Somehow with all this cancer crap, it feels like I’ve aged about 30 years beyond my time. Or maybe 20. Before the bump (btb) there were no aching joints, no grey hairs, no empty nest to trigger a life crisis . . . now, however, I’m a 28 year old who is far too aware.

It’s funny how you read in the news about breast cancer survivors. We’re all survivors so long as we’re here, survivors and fighters, but the threat of breast cancer doesn’t disappear. Women can have reoccurrences (granted it becomes less likely as more time passes, but we’re still checking over our shoulder for quite a while – plus there’s that bloody 50% stat which the doctor was so kind to gift me with). I self-examine my boob every day because of the paranoia.

But even worse than the awareness is how it creeps into the good times – that fog of mortality, of possibility, of reoccurrence. Totally ruins the picnic.

So, talking this all over with my mom I’m telling her how it’s difficult to enjoy like I once did. Sure, I can enjoy a conversation, a cup of tea, a lovely day etc., but when thinking about the present those past enjoyments don’t seem relevant. The real question is: How am I feeling now? And when it’s bad, it’s bad. And when it’s good, I worry about losing everything.

My mom works with many people who have gone through cancer. She says the fog is something everyone struggles with, something we need to work through.

She’s absolutely right. I’d rather be living than worrying. Not only physiologically living (because yes, I like living in the physiological sense too), but LIVING – steeped into the world, feeling the vibes, sharing the love, dancing in pyjamas.

First however, I need to manage this fog.
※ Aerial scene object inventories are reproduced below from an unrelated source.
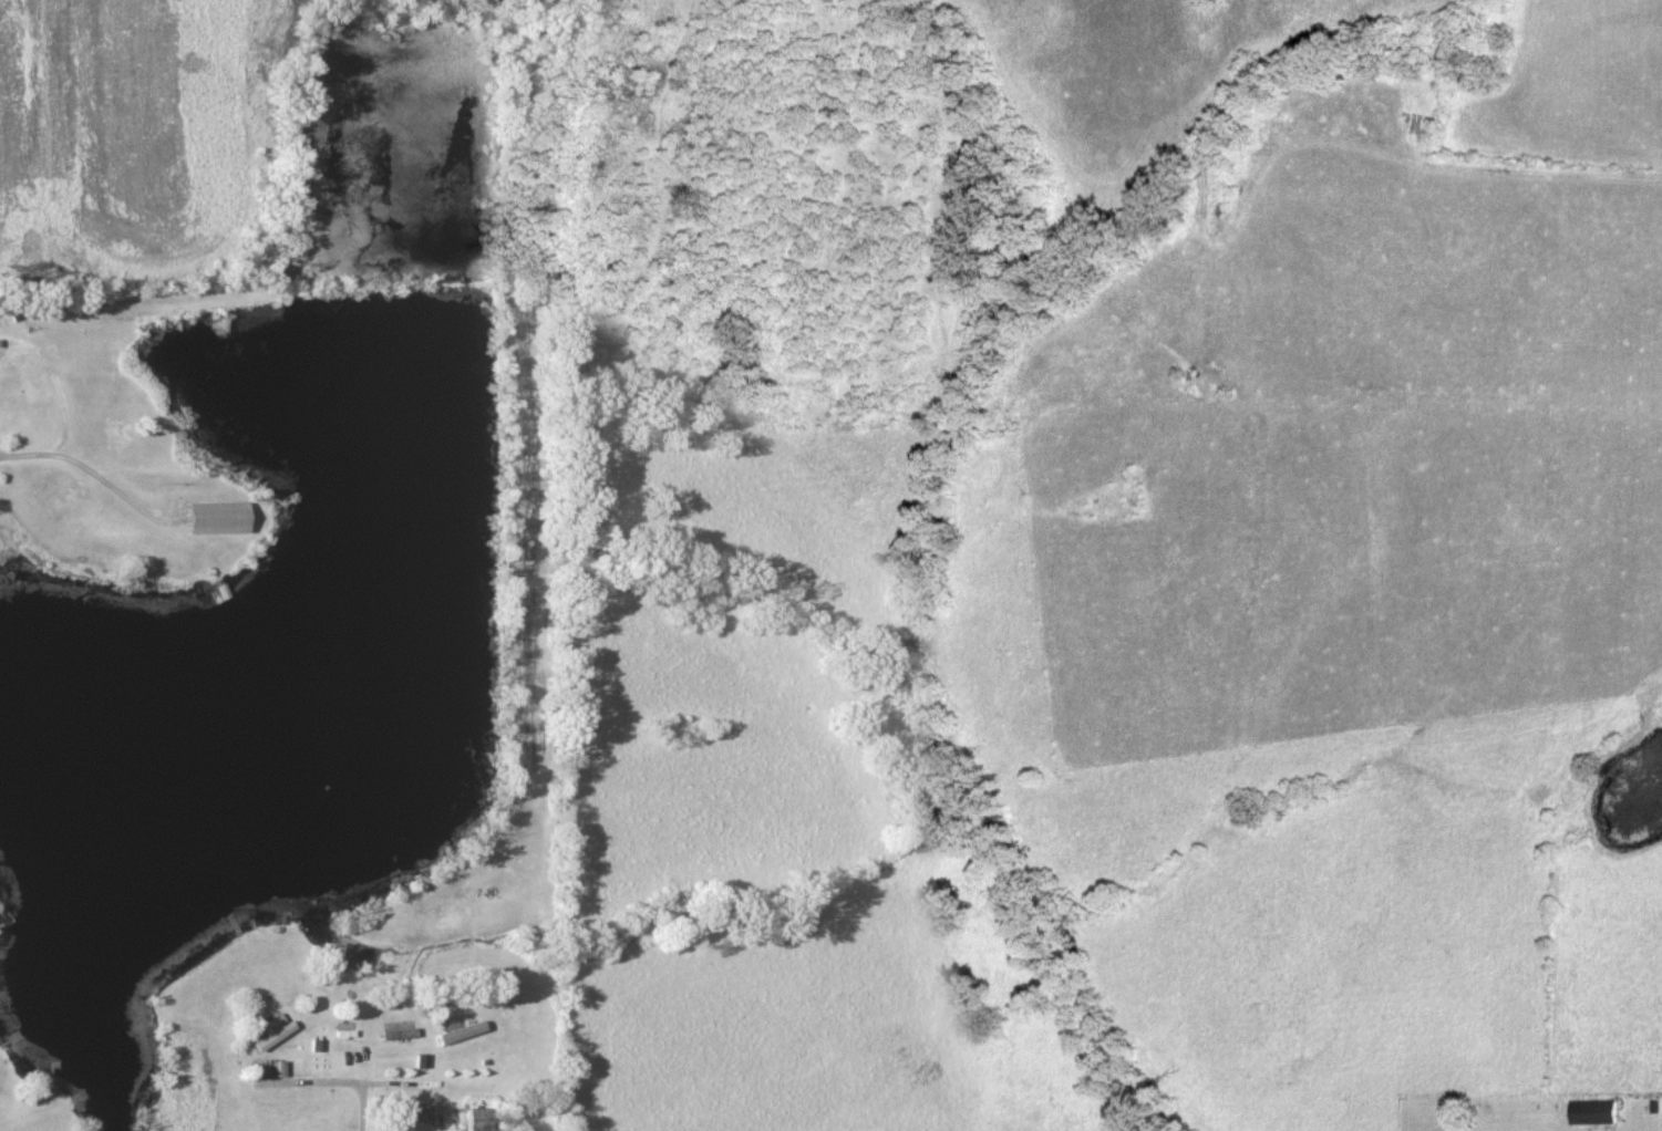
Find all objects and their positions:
building: (216, 519)
building: (273, 1033)
building: (462, 1034)
building: (399, 1036)
building: (1595, 1114)
building: (476, 1120)

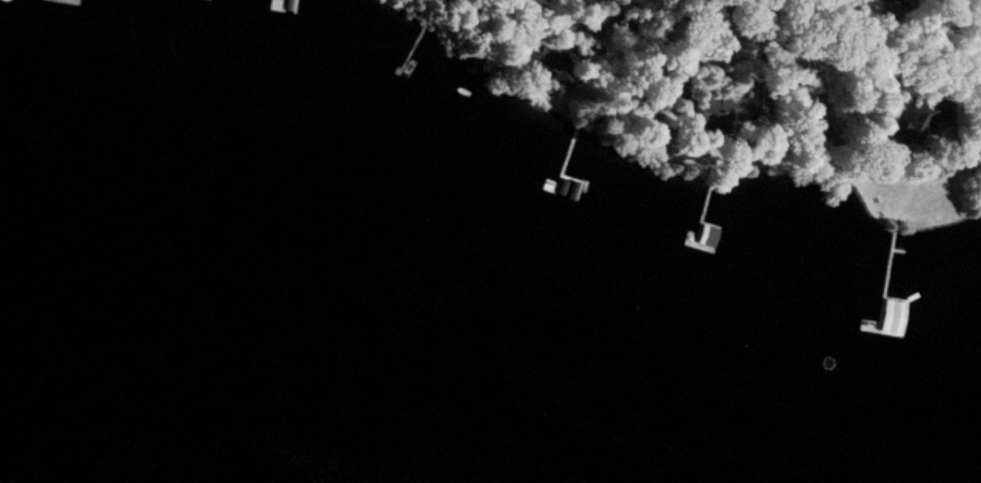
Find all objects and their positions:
building: (551, 70)
building: (980, 80)
building: (736, 104)
building: (913, 121)
building: (888, 307)

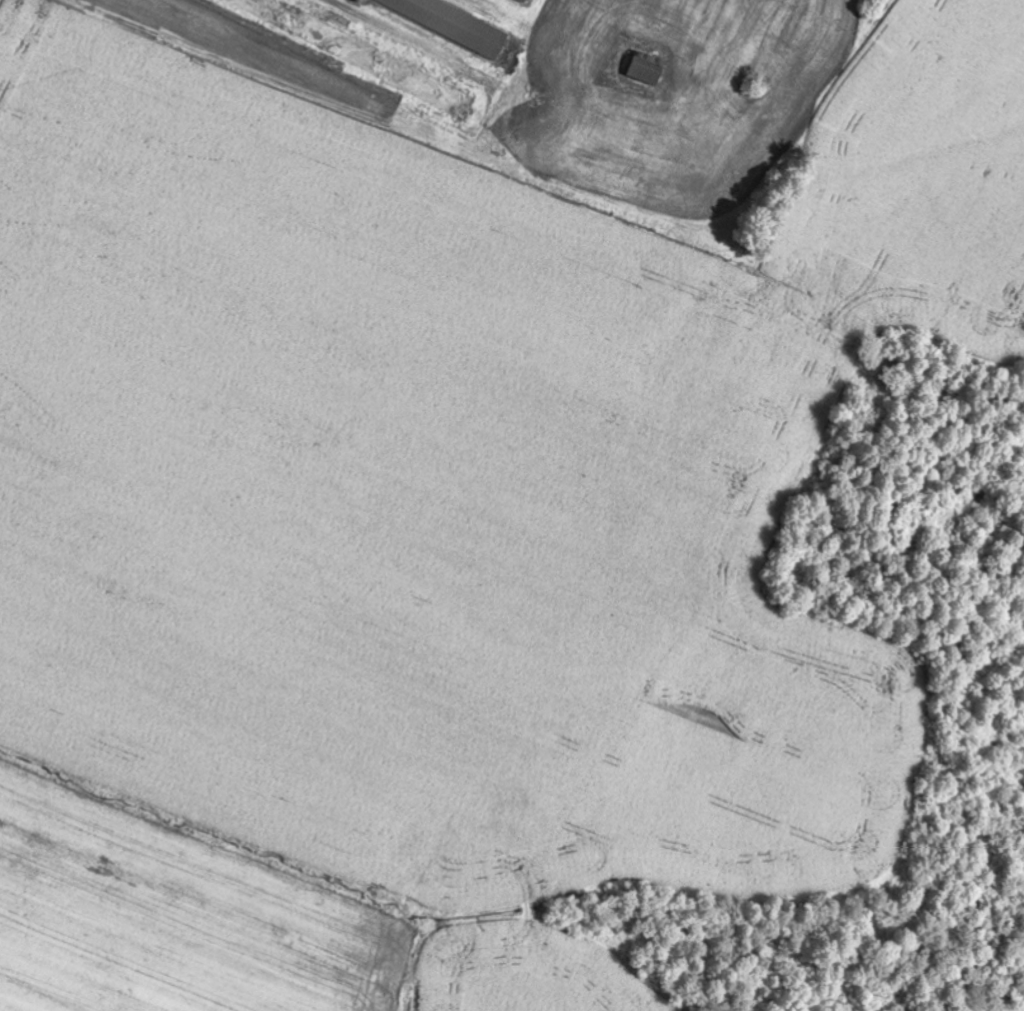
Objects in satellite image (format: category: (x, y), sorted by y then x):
building: (460, 20)
building: (647, 69)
Anyhow, it’s a big goal and won’t happen immediately. However, Marcelle suggested a first step: little pleasures.

Therefore, while typing this post, I’ll ask: What am I enjoying right now?

Answer: Typing – love to type! Sitting – this sofa is amazingly comfortable. Talking – I love talking with you, those who so kindly read this blog.

Here is another question worth asking: What can I do to enjoy this moment even more?

Answer: Open the front windows.

And so I have. Outside it’s white and beautiful; a very perfect Canadian Christmas.

When that heavy fog rolls it can feel nearly impossible to clear my head. Things are difficult, fears are strong and it’s damn hard. But this is a start. Micro steps to bigger goals – and my ultimate goal is to be happy, healthy and living well. In the meantime I’ll look out the window.

PS  – secret pleasure for the NOW. Eating from the hidden stash of mocha chocolate pecan ice cream. With three men in the house, it’s good to hide these sort of things.